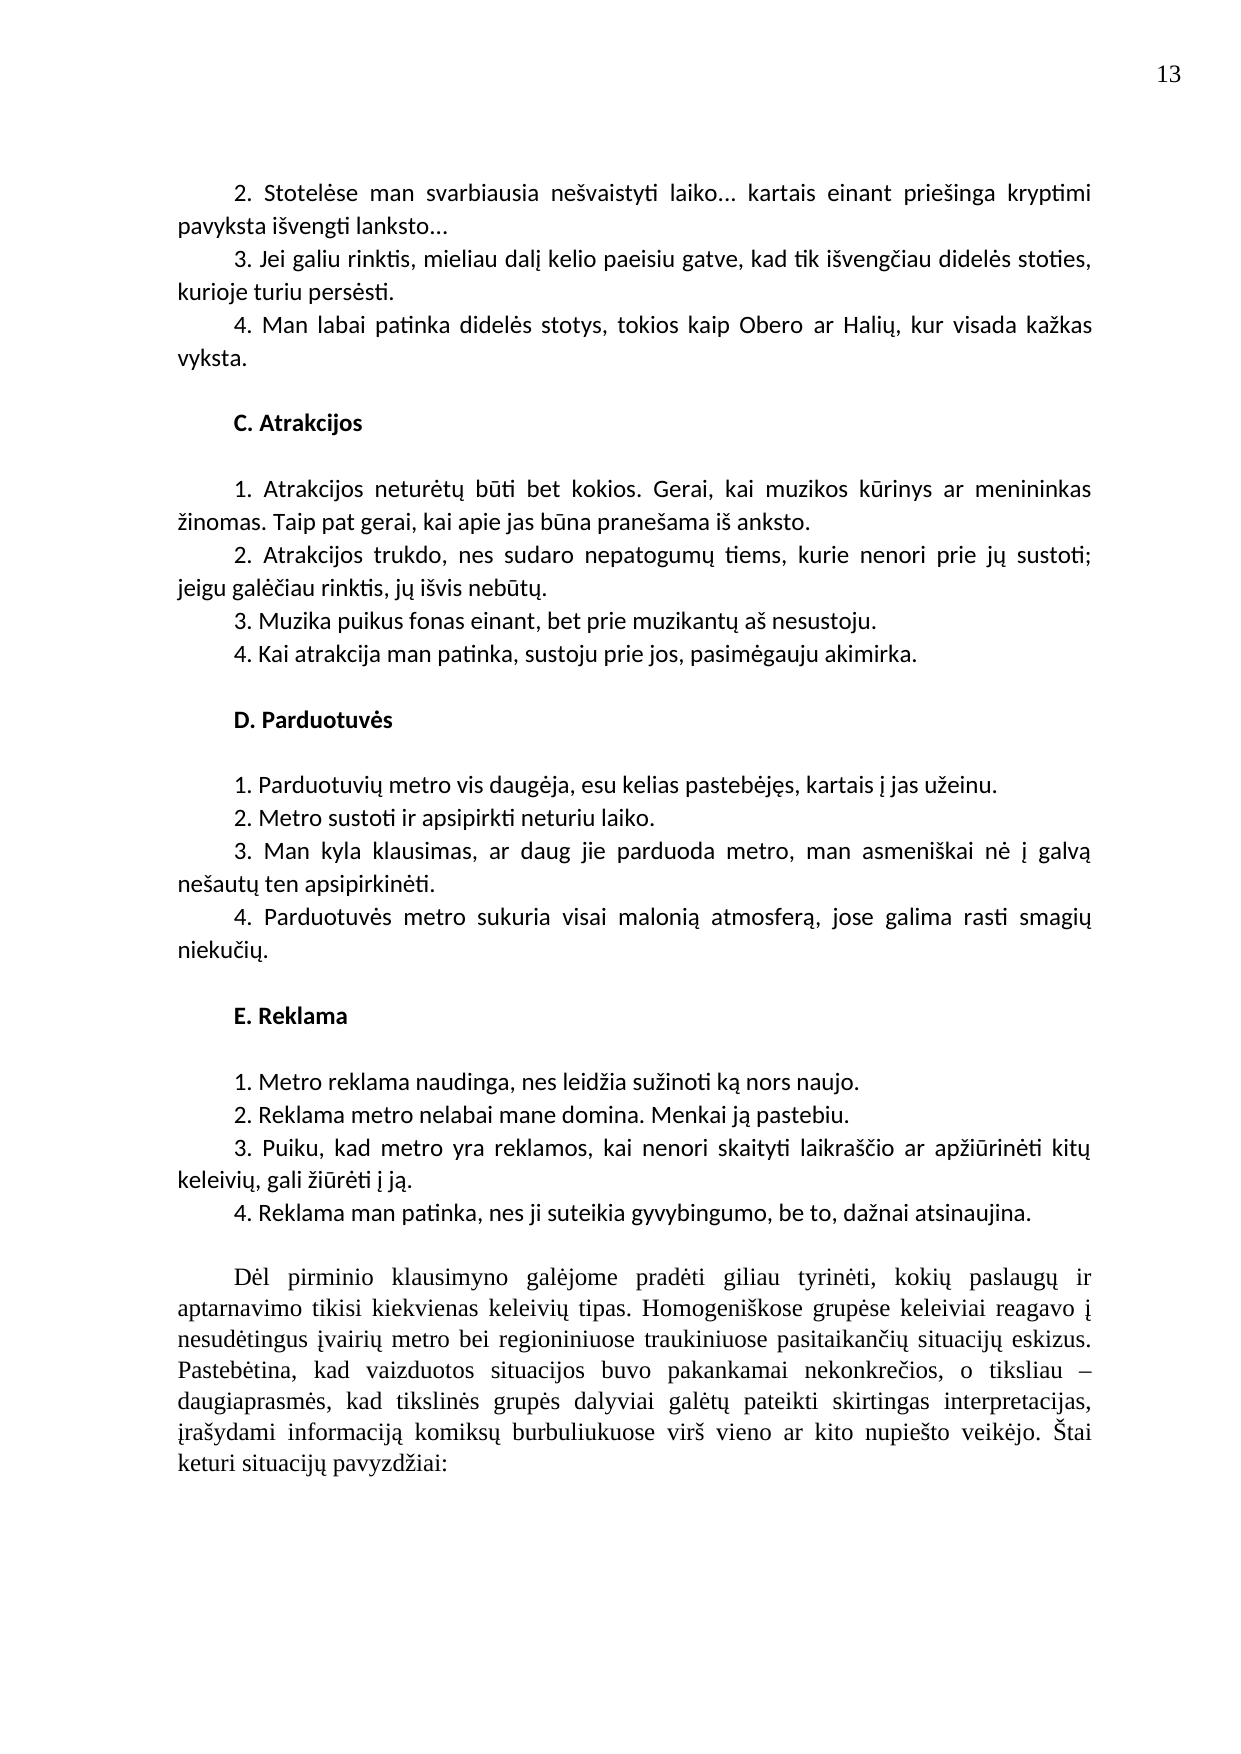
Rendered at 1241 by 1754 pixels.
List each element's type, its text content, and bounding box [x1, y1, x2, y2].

text D. Parduotuvės [177, 704, 1093, 734]
text 4. Kai atrakcija man patinka, sustoju prie jos, pasimėgauju akimirka. [177, 638, 1093, 668]
text 2. Stotelėse man svarbiausia nešvaistyti laiko... kartais einant priešinga kryptimi pavyksta išvengti lanksto... [177, 177, 1093, 241]
text 2. Metro sustoti ir apsipirkti neturiu laiko. [177, 803, 1093, 833]
text 1. Metro reklama naudinga, nes leidžia sužinoti ką nors naujo. [177, 1066, 1093, 1096]
text 3. Muzika puikus fonas einant, bet prie muzikantų aš nesustoju. [177, 605, 1093, 636]
text 2. Atrakcijos trukdo, nes sudaro nepatogumų tiems, kurie nenori prie jų sustoti; jeigu galėčiau rinktis, jų išvis nebūtų. [177, 539, 1093, 603]
text C. Atrakcijos [177, 408, 1093, 438]
text 3. Man kyla klausimas, ar daug jie parduoda metro, man asmeniškai nė į galvą nešautų ten apsipirkinėti. [177, 836, 1093, 899]
text 1. Atrakcijos neturėtų būti bet kokios. Gerai, kai muzikos kūrinys ar menininkas žinomas. Taip pat gerai, kai apie jas būna pranešama iš anksto. [177, 473, 1093, 537]
text Dėl pirminio klausimyno galėjome pradėti giliau tyrinėti, kokių paslaugų ir aptarnavimo tikisi kiekvienas keleivių tipas. Homogeniškose grupėse keleiviai reagavo į nesudėtingus įvairių metro bei regioniniuose traukiniuose pasitaikančių situacijų eskizus. Pastebėtina, kad vaizduotos situacijos buvo pakankamai nekonkrečios, o tiksliau – daugiaprasmės, kad tikslinės grupės dalyviai galėtų pateikti skirtingas interpretacijas, įrašydami informaciją komiksų burbuliukuose virš vieno ar kito nupiešto veikėjo. Štai keturi situacijų pavyzdžiai: [177, 1262, 1093, 1477]
text E. Reklama [177, 1000, 1093, 1031]
text 1. Parduotuvių metro vis daugėja, esu kelias pastebėjęs, kartais į jas užeinu. [177, 770, 1093, 800]
text 4. Parduotuvės metro sukuria visai malonią atmosferą, jose galima rasti smagių niekučių. [177, 901, 1093, 965]
text 3. Jei galiu rinktis, mieliau dalį kelio paeisiu gatve, kad tik išvengčiau didelės stoties, kurioje turiu persėsti. [177, 243, 1093, 306]
text 4. Reklama man patinka, nes ji suteikia gyvybingumo, be to, dažnai atsinaujina. [177, 1198, 1093, 1228]
text 4. Man labai patinka didelės stotys, tokios kaip Obero ar Halių, kur visada kažkas vyksta. [177, 309, 1093, 372]
text 2. Reklama metro nelabai mane domina. Menkai ją pastebiu. [177, 1099, 1093, 1129]
text 3. Puiku, kad metro yra reklamos, kai nenori skaityti laikraščio ar apžiūrinėti kitų keleivių, gali žiūrėti į ją. [177, 1132, 1093, 1195]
---------------
Take every line from the data above that holds "laiko" and copy it out.

text 2. Stotelėse man svarbiausia nešvaistyti laiko... kartais einant priešinga kryptimi pavyksta išvengti lanksto... [177, 177, 1093, 241]
text 2. Metro sustoti ir apsipirkti neturiu laiko. [177, 803, 1093, 833]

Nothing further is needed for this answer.